Thank you all for your comments on swatching. I’ve been a little baffled by “swatching” too, the outcome and what the number are really reflecting in my anticipated garment.

To this point I have been a “purchase yarn and get going” knitter but now ready to venture into the more fitted or detailed sweaters prompting my quest to understand swatching.

I have watched many YouTube videos and have gathered this information to implement in my next project:

  1. Yarn choice - is it the right yarn for “that” project, as per the designer choice, not a yarn that we want to work… for example the weight, drape, will the yarn work with the details of the pattern such as cables or bobbles.

  2. Will the yarn bloom excessively, drape or sag as seem perhaps with a super washed yarn.

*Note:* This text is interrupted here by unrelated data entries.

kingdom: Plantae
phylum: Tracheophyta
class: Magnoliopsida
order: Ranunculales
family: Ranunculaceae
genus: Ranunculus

  3. Is yarn choice swatch going to adapt to the ease recommended by the designer? To the ease we desire?

  4. Measure swatch both before and after washing to determine how the yarn reacts.

  5. If you’re knitting in the round swatch in the round or utilize the technique to knit your swatch flat with carrying your yarn for “in the round” simulation.

  6. Make a large swatch square so that you can measure several different row and stitch count areas, avoiding the edges all the way around in the count as the edges may be tighter or looser.

  7. Recommendations to “adjust our hands for tension” was not supported in that it is likely a technique we can do for a few rows but not sustainable for an enjoyable knitting experience.

  8. The conclusion one designer recommended is that there are so many variables in swatching, human and mathematical and our expectations that even with presumed “perfect swatch numbers” our garment may not fit as we imagine or hope. Their recommendation was to swatch as for a guideline not the “rule of fit”, select the best yarn based on it’s character and best estimated weight class and relax and enjoy knitting.

I hope this information I gathered is helpful. I’ll be following these recommendations for my next project.


I do always make sure to use the same needle. 12 x 12 swatches would make great patchwork blankets, too. I’ll give that a try.

Ooh, I never thought of that! Thank you!

Thank you everyone for all the helpful answers! Now I’m off to swatch some Atlas, I bought one of the stepping stone blanket kits but I want to use the yarn for a sweater using EPS (Elizabeth Zimmerman’s percentage system). Based on various patterns I looked at, I should have enough yarn for my (plus) size.